- PROBLEM TO WORK ON
Reproduce each of the lines below word for word, leaving the pictures out of your answer.

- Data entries
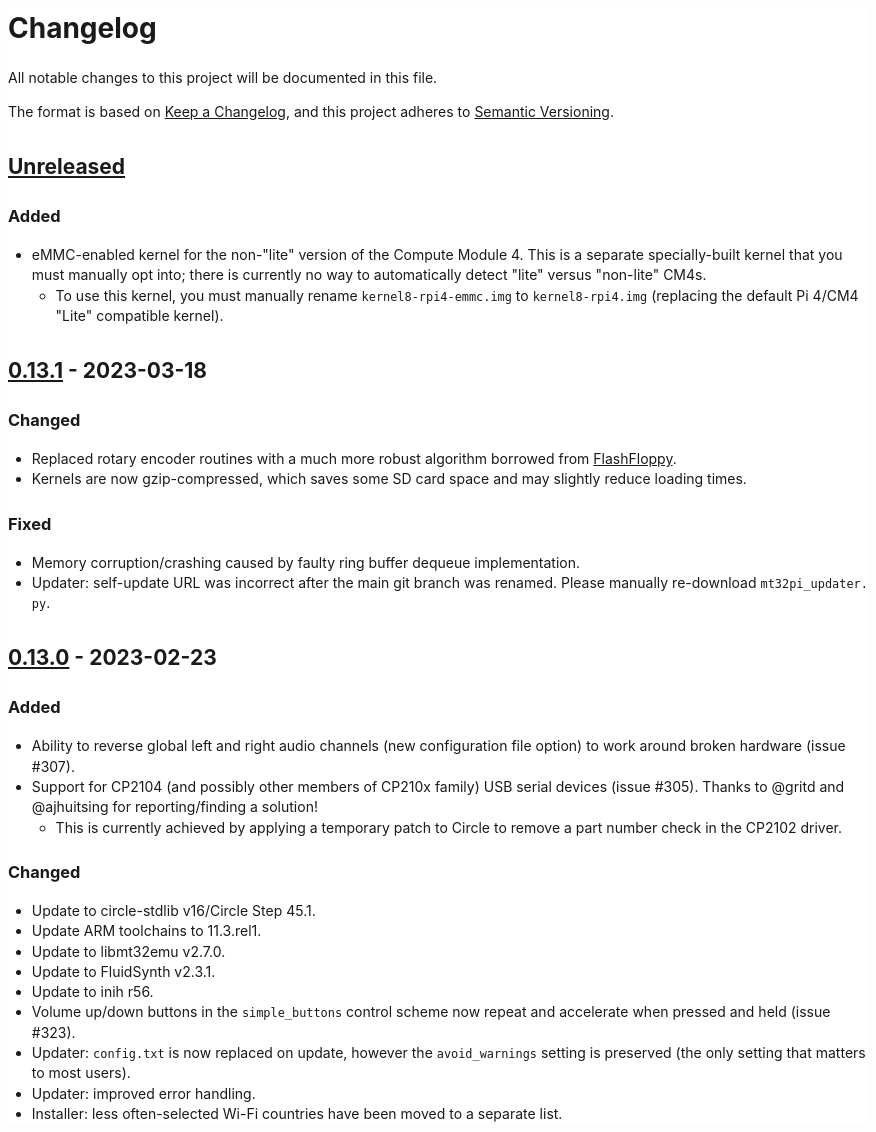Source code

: # Changelog

All notable changes to this project will be documented in this file.

The format is based on [Keep a Changelog](https://keepachangelog.com/en/1.0.0/),
and this project adheres to [Semantic Versioning](https://semver.org/spec/v2.0.0.html).

## [Unreleased]

### Added

- eMMC-enabled kernel for the non-"lite" version of the Compute Module 4. This is a separate specially-built kernel that you must manually opt into; there is currently no way to automatically detect "lite" versus "non-lite" CM4s.
  * To use this kernel, you must manually rename `kernel8-rpi4-emmc.img` to `kernel8-rpi4.img` (replacing the default Pi 4/CM4 "Lite" compatible kernel).

## [0.13.1] - 2023-03-18

### Changed

- Replaced rotary encoder routines with a much more robust algorithm borrowed from [FlashFloppy](https://github.com/keirf/flashfloppy).
- Kernels are now gzip-compressed, which saves some SD card space and may slightly reduce loading times.

### Fixed

- Memory corruption/crashing caused by faulty ring buffer dequeue implementation.
- Updater: self-update URL was incorrect after the main git branch was renamed. Please manually re-download `mt32pi_updater.py`.

## [0.13.0] - 2023-02-23

### Added

- Ability to reverse global left and right audio channels (new configuration file option) to work around broken hardware (issue #307).
- Support for CP2104 (and possibly other members of CP210x family) USB serial devices (issue #305). Thanks to @gritd and @ajhuitsing for reporting/finding a solution!
  * This is currently achieved by applying a temporary patch to Circle to remove a part number check in the CP2102 driver.

### Changed

- Update to circle-stdlib v16/Circle Step 45.1.
- Update ARM toolchains to 11.3.rel1.
- Update to libmt32emu v2.7.0.
- Update to FluidSynth v2.3.1.
- Update to inih r56.
- Volume up/down buttons in the `simple_buttons` control scheme now repeat and accelerate when pressed and held (issue #323).
- Updater: `config.txt` is now replaced on update, however the `avoid_warnings` setting is preserved (the only setting that matters to most users).
- Updater: improved error handling.
- Installer: less often-selected Wi-Fi countries have been moved to a separate list.


[unreleased]: https://github.com/dwhinham/mt32-pi/compare/v0.13.1..HEAD
[0.13.1]: https://github.com/dwhinham/mt32-pi/compare/v0.13.0..v0.13.1
[0.13.0]: https://github.com/dwhinham/mt32-pi/compare/v0.12.1..v0.13.0
[0.12.1]: https://github.com/dwhinham/mt32-pi/compare/v0.12.0..v0.12.1
[0.12.0]: https://github.com/dwhinham/mt32-pi/compare/v0.11.3..v0.12.0
[0.11.3]: https://github.com/dwhinham/mt32-pi/compare/v0.11.2..v0.11.3
[0.11.2]: https://github.com/dwhinham/mt32-pi/compare/v0.11.1..v0.11.2
[0.11.1]: https://github.com/dwhinham/mt32-pi/compare/v0.11.0..v0.11.1
[0.11.0]: https://github.com/dwhinham/mt32-pi/compare/v0.10.3..v0.11.0
[0.10.3]: https://github.com/dwhinham/mt32-pi/compare/v0.10.2..v0.10.3
[0.10.2]: https://github.com/dwhinham/mt32-pi/compare/v0.10.1..v0.10.2
[0.10.1]: https://github.com/dwhinham/mt32-pi/compare/v0.10.0..v0.10.1
[0.10.0]: https://github.com/dwhinham/mt32-pi/compare/v0.9.1..v0.10.0
[0.9.1]: https://github.com/dwhinham/mt32-pi/compare/v0.9.0..v0.9.1
[0.9.0]: https://github.com/dwhinham/mt32-pi/compare/v0.8.5..v0.9.0
[0.8.5]: https://github.com/dwhinham/mt32-pi/compare/v0.8.4..v0.8.5
[0.8.4]: https://github.com/dwhinham/mt32-pi/compare/v0.8.3..v0.8.4
[0.8.3]: https://github.com/dwhinham/mt32-pi/compare/v0.8.2..v0.8.3
[0.8.2]: https://github.com/dwhinham/mt32-pi/compare/v0.8.1..v0.8.2
[0.8.1]: https://github.com/dwhinham/mt32-pi/compare/v0.8.0..v0.8.1
[0.8.0]: https://github.com/dwhinham/mt32-pi/compare/v0.7.1..v0.8.0
[0.7.1]: https://github.com/dwhinham/mt32-pi/compare/v0.7.0..v0.7.1
[0.7.0]: https://github.com/dwhinham/mt32-pi/compare/v0.6.2..v0.7.0
[0.6.2]: https://github.com/dwhinham/mt32-pi/compare/v0.6.1..v0.6.2
[0.6.1]: https://github.com/dwhinham/mt32-pi/compare/v0.6.0..v0.6.1
[0.6.0]: https://github.com/dwhinham/mt32-pi/compare/v0.5.0..v0.6.0
[0.5.0]: https://github.com/dwhinham/mt32-pi/compare/v0.4.0..v0.5.0
[0.4.0]: https://github.com/dwhinham/mt32-pi/compare/v0.3.1..v0.4.0
[0.3.1]: https://github.com/dwhinham/mt32-pi/compare/v0.3.0..v0.3.1
[0.3.0]: https://github.com/dwhinham/mt32-pi/compare/v0.2.1..v0.3.0
[0.2.1]: https://github.com/dwhinham/mt32-pi/compare/v0.2.0..v0.2.1
[0.2.0]: https://github.com/dwhinham/mt32-pi/compare/v0.1.0..v0.2.0
[0.1.0]: https://github.com/dwhinham/mt32-pi/releases/tag/v0.1.0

- EXERCISE OUTPUT
Source code

: # Changelog

All notable changes to this project will be documented in this file.

The format is based on [Keep a Changelog](https://keepachangelog.com/en/1.0.0/),
and this project adheres to [Semantic Versioning](https://semver.org/spec/v2.0.0.html).

## [Unreleased]

### Added

- eMMC-enabled kernel for the non-"lite" version of the Compute Module 4. This is a separate specially-built kernel that you must manually opt into; there is currently no way to automatically detect "lite" versus "non-lite" CM4s.
  * To use this kernel, you must manually rename `kernel8-rpi4-emmc.img` to `kernel8-rpi4.img` (replacing the default Pi 4/CM4 "Lite" compatible kernel).

## [0.13.1] - 2023-03-18

### Changed

- Replaced rotary encoder routines with a much more robust algorithm borrowed from [FlashFloppy](https://github.com/keirf/flashfloppy).
- Kernels are now gzip-compressed, which saves some SD card space and may slightly reduce loading times.

### Fixed

- Memory corruption/crashing caused by faulty ring buffer dequeue implementation.
- Updater: self-update URL was incorrect after the main git branch was renamed. Please manually re-download `mt32pi_updater.py`.

## [0.13.0] - 2023-02-23

### Added

- Ability to reverse global left and right audio channels (new configuration file option) to work around broken hardware (issue #307).
- Support for CP2104 (and possibly other members of CP210x family) USB serial devices (issue #305). Thanks to @gritd and @ajhuitsing for reporting/finding a solution!
  * This is currently achieved by applying a temporary patch to Circle to remove a part number check in the CP2102 driver.

### Changed

- Update to circle-stdlib v16/Circle Step 45.1.
- Update ARM toolchains to 11.3.rel1.
- Update to libmt32emu v2.7.0.
- Update to FluidSynth v2.3.1.
- Update to inih r56.
- Volume up/down buttons in the `simple_buttons` control scheme now repeat and accelerate when pressed and held (issue #323).
- Updater: `config.txt` is now replaced on update, however the `avoid_warnings` setting is preserved (the only setting that matters to most users).
- Updater: improved error handling.
- Installer: less often-selected Wi-Fi countries have been moved to a separate list.


[unreleased]: https://github.com/dwhinham/mt32-pi/compare/v0.13.1..HEAD
[0.13.1]: https://github.com/dwhinham/mt32-pi/compare/v0.13.0..v0.13.1
[0.13.0]: https://github.com/dwhinham/mt32-pi/compare/v0.12.1..v0.13.0
[0.12.1]: https://github.com/dwhinham/mt32-pi/compare/v0.12.0..v0.12.1
[0.12.0]: https://github.com/dwhinham/mt32-pi/compare/v0.11.3..v0.12.0
[0.11.3]: https://github.com/dwhinham/mt32-pi/compare/v0.11.2..v0.11.3
[0.11.2]: https://github.com/dwhinham/mt32-pi/compare/v0.11.1..v0.11.2
[0.11.1]: https://github.com/dwhinham/mt32-pi/compare/v0.11.0..v0.11.1
[0.11.0]: https://github.com/dwhinham/mt32-pi/compare/v0.10.3..v0.11.0
[0.10.3]: https://github.com/dwhinham/mt32-pi/compare/v0.10.2..v0.10.3
[0.10.2]: https://github.com/dwhinham/mt32-pi/compare/v0.10.1..v0.10.2
[0.10.1]: https://github.com/dwhinham/mt32-pi/compare/v0.10.0..v0.10.1
[0.10.0]: https://github.com/dwhinham/mt32-pi/compare/v0.9.1..v0.10.0
[0.9.1]: https://github.com/dwhinham/mt32-pi/compare/v0.9.0..v0.9.1
[0.9.0]: https://github.com/dwhinham/mt32-pi/compare/v0.8.5..v0.9.0
[0.8.5]: https://github.com/dwhinham/mt32-pi/compare/v0.8.4..v0.8.5
[0.8.4]: https://github.com/dwhinham/mt32-pi/compare/v0.8.3..v0.8.4
[0.8.3]: https://github.com/dwhinham/mt32-pi/compare/v0.8.2..v0.8.3
[0.8.2]: https://github.com/dwhinham/mt32-pi/compare/v0.8.1..v0.8.2
[0.8.1]: https://github.com/dwhinham/mt32-pi/compare/v0.8.0..v0.8.1
[0.8.0]: https://github.com/dwhinham/mt32-pi/compare/v0.7.1..v0.8.0
[0.7.1]: https://github.com/dwhinham/mt32-pi/compare/v0.7.0..v0.7.1
[0.7.0]: https://github.com/dwhinham/mt32-pi/compare/v0.6.2..v0.7.0
[0.6.2]: https://github.com/dwhinham/mt32-pi/compare/v0.6.1..v0.6.2
[0.6.1]: https://github.com/dwhinham/mt32-pi/compare/v0.6.0..v0.6.1
[0.6.0]: https://github.com/dwhinham/mt32-pi/compare/v0.5.0..v0.6.0
[0.5.0]: https://github.com/dwhinham/mt32-pi/compare/v0.4.0..v0.5.0
[0.4.0]: https://github.com/dwhinham/mt32-pi/compare/v0.3.1..v0.4.0
[0.3.1]: https://github.com/dwhinham/mt32-pi/compare/v0.3.0..v0.3.1
[0.3.0]: https://github.com/dwhinham/mt32-pi/compare/v0.2.1..v0.3.0
[0.2.1]: https://github.com/dwhinham/mt32-pi/compare/v0.2.0..v0.2.1
[0.2.0]: https://github.com/dwhinham/mt32-pi/compare/v0.1.0..v0.2.0
[0.1.0]: https://github.com/dwhinham/mt32-pi/releases/tag/v0.1.0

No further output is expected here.